25. Terlanjur Mencinta

614 77 11
                                    

25

Ups! Gambar ini tidak mengikuti Pedoman Konten kami. Untuk melanjutkan publikasi, hapuslah gambar ini atau unggah gambar lain.

25. Terlanjur Mencinta

“Dari awal seharusnya sadar diri. Bahwa diri ini tidak pernah ada tempat di hati.” — Sandrana Aisyah









Seseorang dengan ucapannya, hanya membutuhkan waktu beberapa detik untuk melontarkan kalimat yang menyakitkan. Sedangkan orang yang menerima kalimat menyakitkan itu membutuhkan waktu berhari-hari bahkan berbulan-bulan untuk melupakannya.

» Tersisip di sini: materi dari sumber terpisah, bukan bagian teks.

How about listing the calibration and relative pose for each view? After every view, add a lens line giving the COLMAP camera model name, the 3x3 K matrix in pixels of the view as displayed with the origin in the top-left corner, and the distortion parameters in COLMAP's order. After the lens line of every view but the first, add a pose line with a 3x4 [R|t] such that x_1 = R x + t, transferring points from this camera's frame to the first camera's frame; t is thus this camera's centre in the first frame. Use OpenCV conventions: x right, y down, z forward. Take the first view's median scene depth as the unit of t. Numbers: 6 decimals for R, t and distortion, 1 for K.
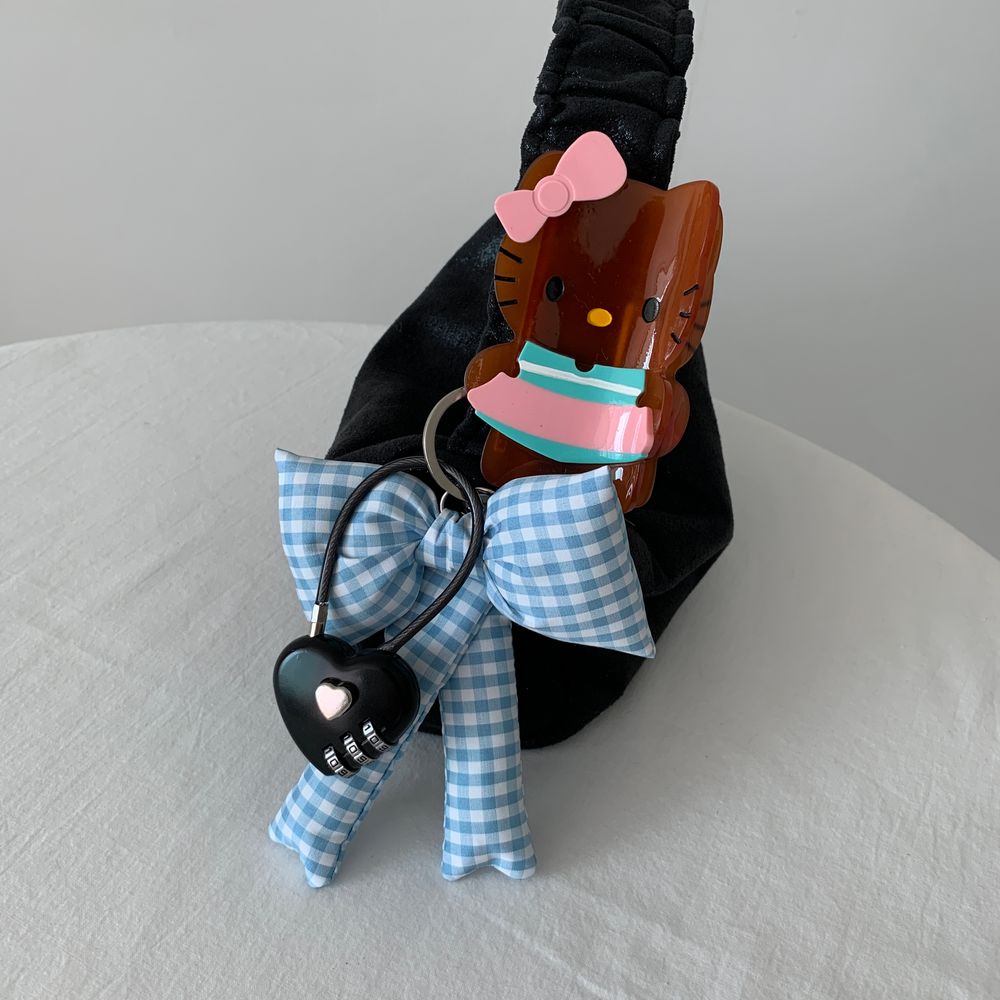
lens RADIAL K [[1083.8, 0, 500.0], [0, 1083.8, 500.0], [0, 0, 1]] dist [-0.011808, 0.025238]
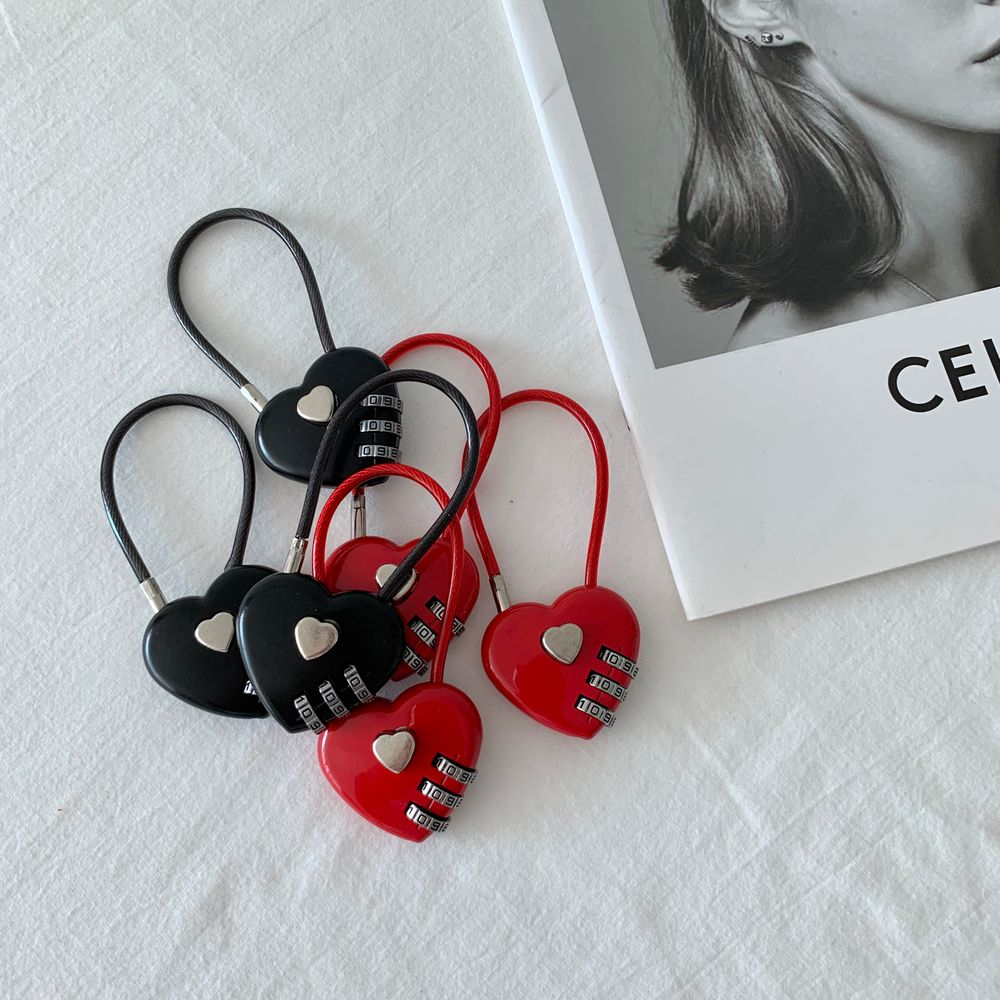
lens RADIAL K [[1083.8, 0, 500.0], [0, 1083.8, 500.0], [0, 0, 1]] dist [-0.011808, 0.025238]
pose [[0.940650, 0.309126, -0.140066, 0.035642], [-0.144531, 0.738304, 0.658801, -0.272641], [0.307064, -0.599457, 0.739164, 0.304145]]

Enam kata yang diucapkan oleh Dinda di toilet berhasil membuat hati Ara tersentil. Ara berdiam diri di kamarnya sambil menatap langit-langit kamar. Memikirkan apakah benar bahwa dirinya hanya menjadi benalu di hidup Iqbal.

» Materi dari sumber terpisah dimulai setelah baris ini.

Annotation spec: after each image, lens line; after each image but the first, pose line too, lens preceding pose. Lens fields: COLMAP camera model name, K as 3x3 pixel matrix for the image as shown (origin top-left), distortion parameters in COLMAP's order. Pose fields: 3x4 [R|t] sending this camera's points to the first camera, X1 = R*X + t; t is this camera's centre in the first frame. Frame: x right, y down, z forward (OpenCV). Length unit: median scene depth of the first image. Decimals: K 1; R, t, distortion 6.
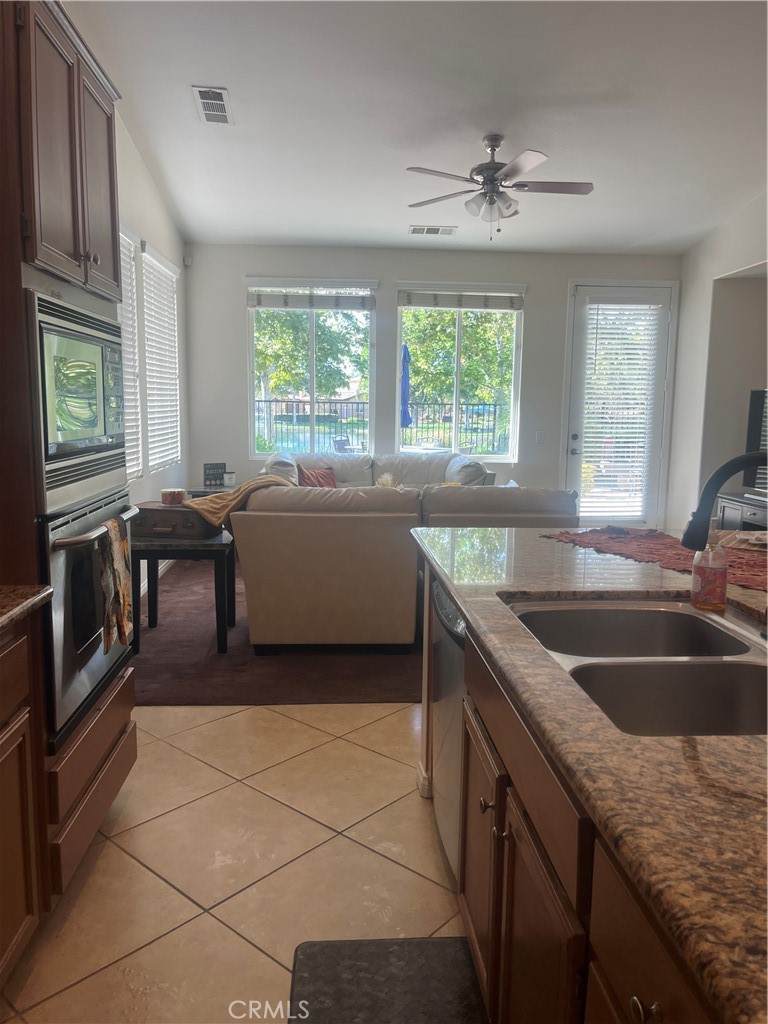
lens RADIAL K [[782.2, 0, 384.0], [0, 782.2, 512.0], [0, 0, 1]] dist [0.097063, -0.129217]
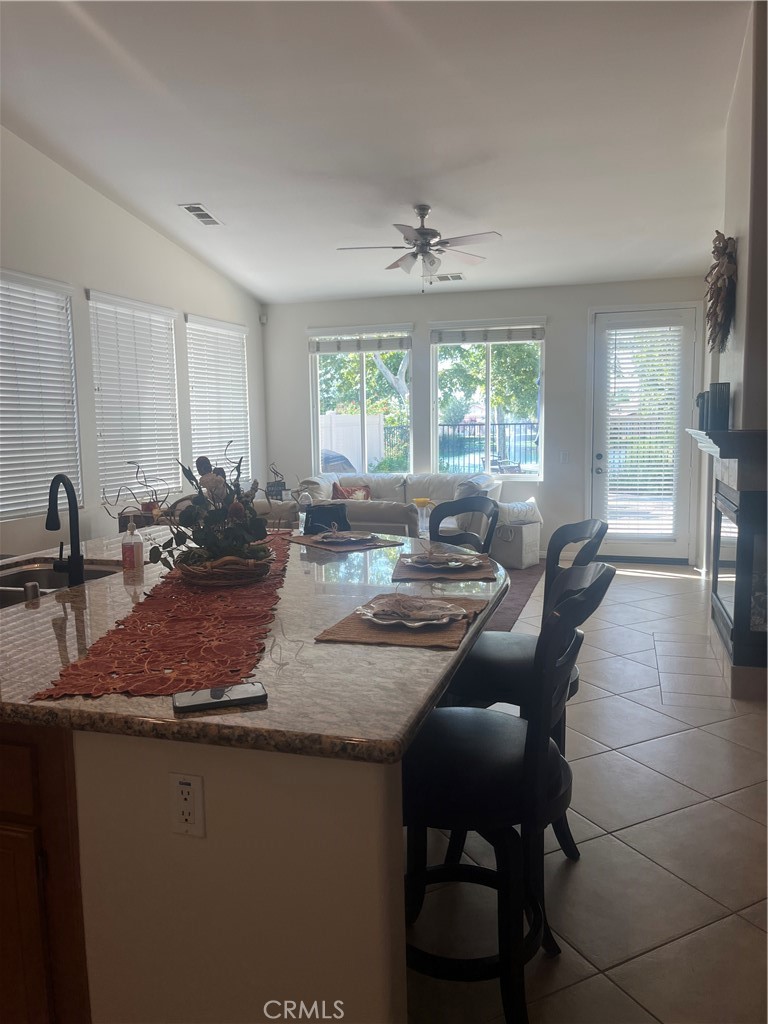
lens RADIAL K [[782.2, 0, 384.0], [0, 782.2, 512.0], [0, 0, 1]] dist [0.097063, -0.129217]
pose [[0.932048, 0.013469, -0.362084, 0.374535], [-0.021942, 0.999573, -0.019298, 0.004831], [0.361669, 0.025931, 0.931946, -0.079010]]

Padahal Ara tidak pernah meminta apa-apa pada Iqbal. Ara hanya ingin Iqbal selalu bersamanya. Hanya itu saja. Karena menurut Ara itu tidak ada salahnya. Iqbal juga tidak memiliki pacar. Jadi daripada Iqbal tidak ada kerjaan lebih baik cowok itu menjaga Ara. Tapi kalimat yang dilontarkan oleh Dinda selalu membuat Ara berpikir. Iqbal saja tidak mempermasalahkan jika Ara selalu bersamanya. Tapi entah kenapa malah Dinda yang merasa keberatan. Dinda berbicara seperti itu kepada Ara agar Ara menjauhi Iqbal lalu ia bisa mendekati Iqbal.

Terkadang manusia memang tidak sadar diri. Berkata bahwa orang lain itu menyusahkan padahal dirinya lebih menyusahkan. Selalu berkata seenaknya tanpa mempedulikan jika perkataannya akan melukai hati orang lain. Bertindak sesuka hati seolah dunia hanya miliknya. Menghina orang lain seolah dirinya adalah makhluk yang paling suci dan sempurna. Dan manusia juga sering merusak kebahagiaan orang lain dengan kalimat tidak jelasnya.

Ternyata benar. Semakin hari dunia ini semakin kejam.

Ara meraih ponselnya yang berada di nakas. Cewek itu mencari nomor seseorang lalu menekan ikon panggilan. Ara menempelkan benda pipih itu ke telinga kirinya. Tak lama kemudian panggilan terhubung.

Kenapa, Ra?” tanya Iqbal di seberang sana.

Ara menghela napas berat. “Mulai besok jangan jemput aku lagi. Aku bisa pergi sendiri.”

*****

Ara berdiri di depan gerbang sekolah yang bertulis High School near Central. Cewek itu tersenyum tipis. Ia akan membuktikan bahwa dirinya bukan benalu seperti yang diucapkan oleh Dinda. Ara melangkahkan kakinya penuh semangat. Hari ini ia akan belajar menjadi anak yang mandiri. Supaya ia tidak lagi menyusahkan orang lain.

“Cilok, Ra?” Leo tiba-tiba muncul di samping Ara membuat cewek pendek itu terperanjat kaget. Sedangkan Leo tersenyum tengil sambil membawa bungkus cilok. Cowok itu tidak sendiri, ada Arza di sebelahnya.

“Kaget gue, Le.” Ara mengusap dadanya lalu menggelengkan kepalanya. “Masih pagi udah jajan begituan. Gak sayang sama perut?” ujar Ara terheran-heran.

“Gue lebih sayang sama lo,” ujar Leo cengengesan lalu memakan cilok pesanan teman-temannya.

Arza yang berada di sebelahnya melotot kaget. Cowok itu merampas plastik cilok di tangan Leo dengan kasar. “Cilok pesenan orang masih aja dicomot. Mulut lo itu memang gak ada sopan santun,” ujar Arza sebal.